Rinviato il Palio di Siena a causa della pioggia: nuovo appuntamento per venerdì 3 luglio

È stato rinviato a domani, venerdì 3 luglio, il Palio di Siena della Madonna di Provenzano 2026. La sfida tra Contrade prevista oggi è stata annullata a causa dell'inagibilità della pista di tufo in Piazza del Campo dove corrono i cavalli.
La pioggia caduta durante la notte non ha consentito neanche lo svolgimento della provaccia, la sesta e ultima prova che si corre in Piazza la mattina del giorno del Palio, durante la quale i fantini trattengono i cavalli per preservarne le energie ed evitare infortuni in vista della Carriera.
"Abbiamo convenuto per ragioni di prudenza di rinviare il Palio", ha detto la sindaca di Siena, Nicoletta Fabio. Il Palio si svolgerà domani con il medesimo orario, alle 19.30.
"La speranza era quella di vedere un sol leone o un vento propizio che ci consentisse l'effettuazione della Carriera, abbiamo atteso fino all'ultimo", ha detto ancora la prima cittadina che ha auspicato "che domani si possa ripartire in assoluta tranquillità".
Quello di oggi è il sesto rinvio per maltempo nel ventunesimo secolo e il quinto a partire dal luglio 2022, il primo Palio disputato dopo la pandemia.
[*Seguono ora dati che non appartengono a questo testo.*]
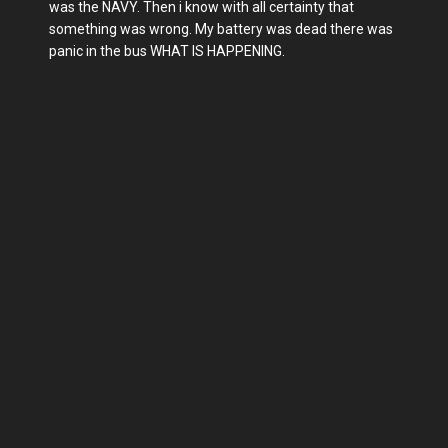
was the NAVY. Then i know with all certainty that
something was wrong. My battery was dead there was
panic in the bus WHAT IS HAPPENING.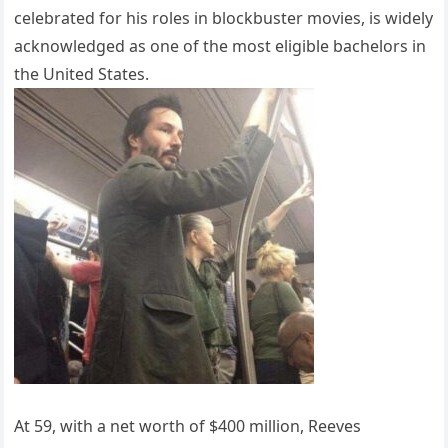
celebrated for his roles in blockbuster movies, is widely
acknowledged as one of the most eligible bachelors in
the United States.
At 59, with a net worth of $400 million, Reeves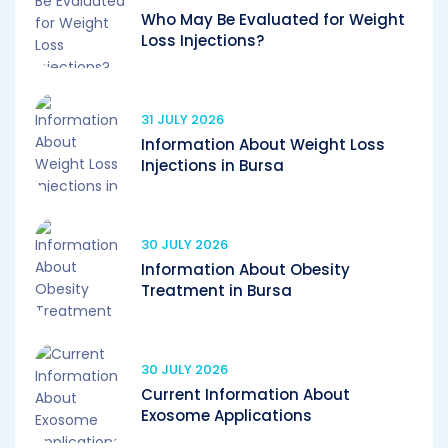
Who May Be Evaluated for Weight
Loss Injections?
31 JULY 2026
Information About Weight Loss
Injections in Bursa
30 JULY 2026
Information About Obesity
Treatment in Bursa
30 JULY 2026
Current Information About
Exosome Applications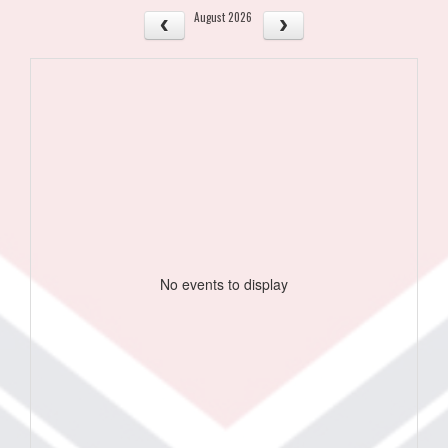
August 2026
No events to display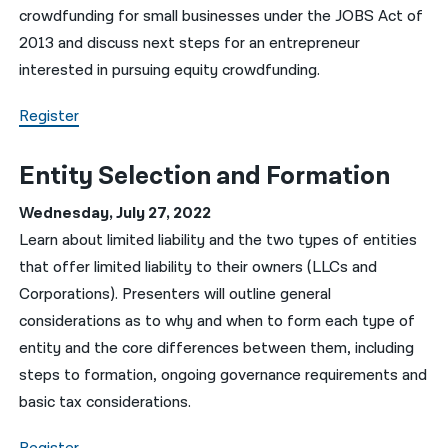
crowdfunding for small businesses under the JOBS Act of
2013 and discuss next steps for an entrepreneur
interested in pursuing equity crowdfunding.
Register
Entity Selection and Formation
Wednesday, July 27, 2022
Learn about limited liability and the two types of entities
that offer limited liability to their owners (LLCs and
Corporations). Presenters will outline general
considerations as to why and when to form each type of
entity and the core differences between them, including
steps to formation, ongoing governance requirements and
basic tax considerations.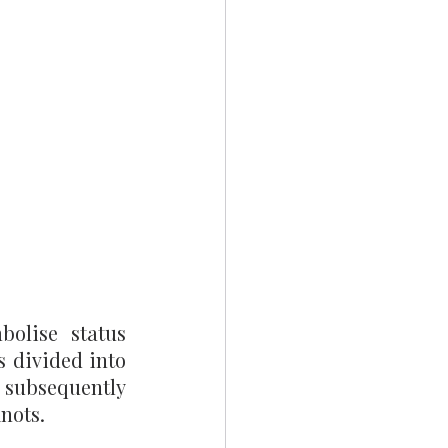
olise status 
s divided into 
subsequently 
nots.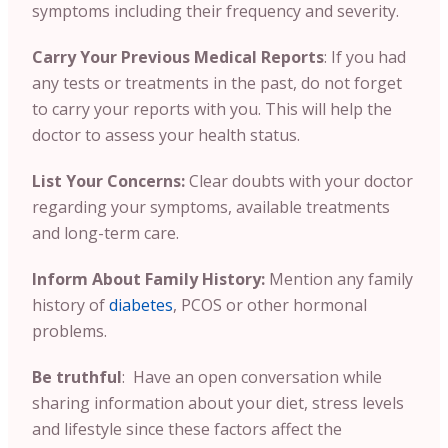
symptoms including their frequency and severity.
Carry Your Previous Medical Reports
:
If you had
any tests or treatments in the past, do not forget
to carry your reports with you. This will help the
doctor to assess your health status.
List Your Concerns:
Clear doubts with your doctor
regarding your symptoms, available treatments
and long-term care.
Inform About Family History:
Mention any family
history of
diabetes
, PCOS or other hormonal
problems.
Be truthful
: Have an open conversation while
sharing information about your diet, stress levels
and lifestyle since these factors affect the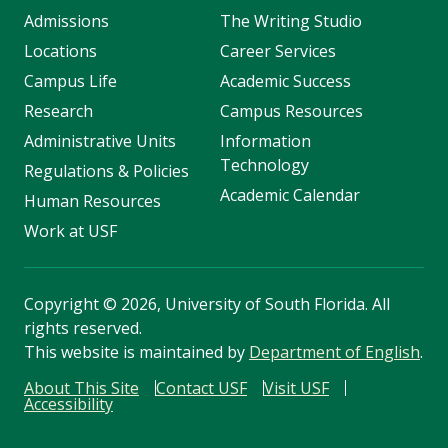
Admissions
The Writing Studio
Locations
Career Services
Campus Life
Academic Success
Research
Campus Resources
Administrative Units
Information
Technology
Regulations & Policies
Academic Calendar
Human Resources
Work at USF
Copyright
©
2026, University of South Florida. All
rights reserved.
This website is maintained by
Department of English
.
About This Site
Contact USF
Visit USF
Accessibility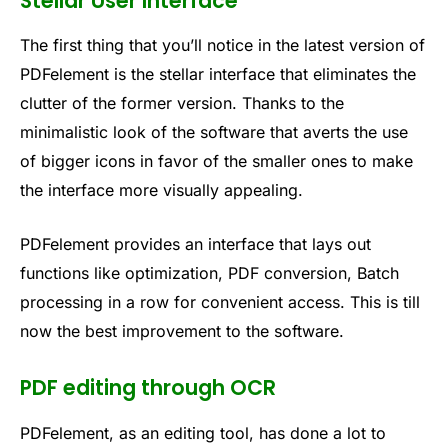
Stellar User Interface
The first thing that you’ll notice in the latest version of
PDFelement is the stellar interface that eliminates the
clutter of the former version. Thanks to the
minimalistic look of the software that averts the use
of bigger icons in favor of the smaller ones to make
the interface more visually appealing.
PDFelement provides an interface that lays out
functions like optimization, PDF conversion, Batch
processing in a row for convenient access. This is till
now the best improvement to the software.
PDF editing through OCR
PDFelement, as an editing tool, has done a lot to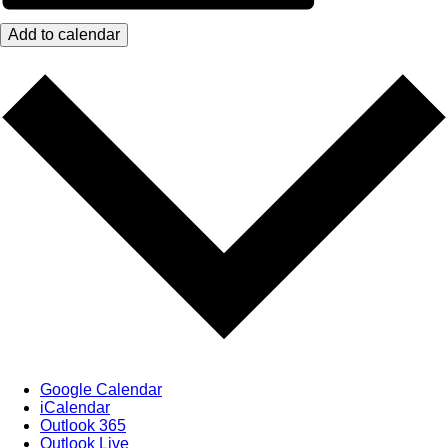
Add to calendar
Google Calendar
iCalendar
Outlook 365
Outlook Live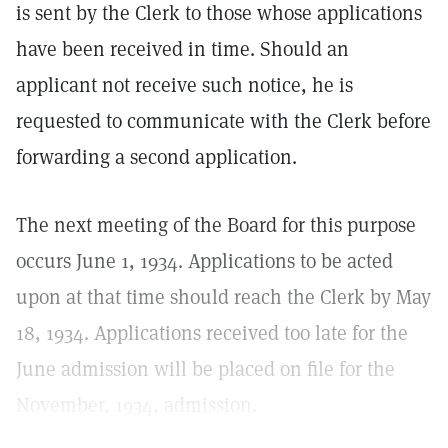
is sent by the Clerk to those whose applications
have been received in time. Should an
applicant not receive such notice, he is
requested to communicate with the Clerk before
forwarding a second application.
The next meeting of the Board for this purpose
occurs June 1, 1934. Applications to be acted
upon at that time should reach the Clerk by May
18, 1934. Applications received too late for the
June admission will be placed on file for the
November, 1934, admission.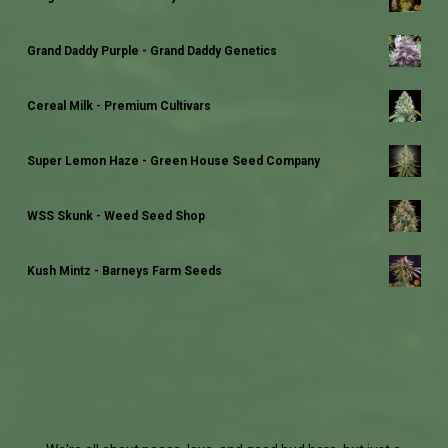
Grand Daddy Purple - Grand Daddy Genetics
Cereal Milk - Premium Cultivars
Super Lemon Haze - Green House Seed Company
WSS Skunk - Weed Seed Shop
Kush Mintz - Barneys Farm Seeds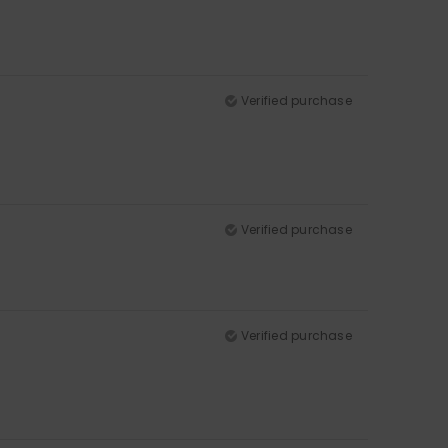
Verified purchase
Verified purchase
Verified purchase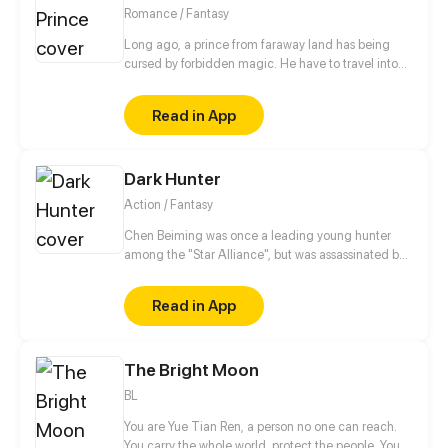
idols!” she said. Let see how the beauty from
Romance / Fantasy
modern world escaped from this chaotic world with
the one she loved.
Long ago, a prince from faraway land has being
cursed by forbidden magic. He have to travel into
other prosperous country named Primera in order to
break the curse. However his plan interrupted when
Read in App
he met beautiful Princess Bella…
Dark Hunter
Action / Fantasy
Chen Beiming was once a leading young hunter
among the "Star Alliance", but was assassinated by
others and died. Fortunately, he reborn to the past
and preserved the memories of his past life. In order
Read in App
to seek revenge, he embarked on the path back to
the peak with his beloved pet...
The Bright Moon
BL
You are Yue Tian Ren, a person no one can reach.
You carry the whole world, protect the people. You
Lo slittamento consegna anche un primato storico: mai prima d'ora tre carriere consecutive di luglio erano state rinviate al giorno successivo.
Nel 2024 l'Onda dovette attendere il 4 luglio per conquistare il drappellone, nel 2025 l'Oca corse e vinse il 3 luglio e quest'anno anche il Palio di luglio 2026 si disputerà il giorno seguente. Si tratta di un precedente che, almeno nelle statistiche relative all'Ottocento e al Novecento, non trova riscontro e che segna un'altra anomalia.

"Per quanto riguarda l'estrazione delle contrade del Palio di agosto, il Regolamento stabilisce soltanto che debba avvenire almeno venti giorni prima della Carriera. La consuetudine vuole che si svolga la prima domenica successiva al Palio di luglio e, per questo motivo, avevo già fissato la data del 5 luglio. Non vedo alcuna ragione per modificarla", ha detto ancora Fabio.
"Sul cambiamento climatico le riflessioni sono continue. – ha proseguito – Sulla mia scrivania sono arrivate molte proposte, alcune anche piuttosto stravaganti. Le valutiamo tutte, ma dobbiamo tenere insieme innovazione e rispetto della tradizione", ha proseguito.
"C'è chi propone materiali diversi dal tufo o soluzioni alternative, ma ogni ipotesi presenta vantaggi e criticità. Ad oggi – ha concluso – non ho trovato una soluzione che mi convinca al punto da proporre un cambiamento così importante alla città".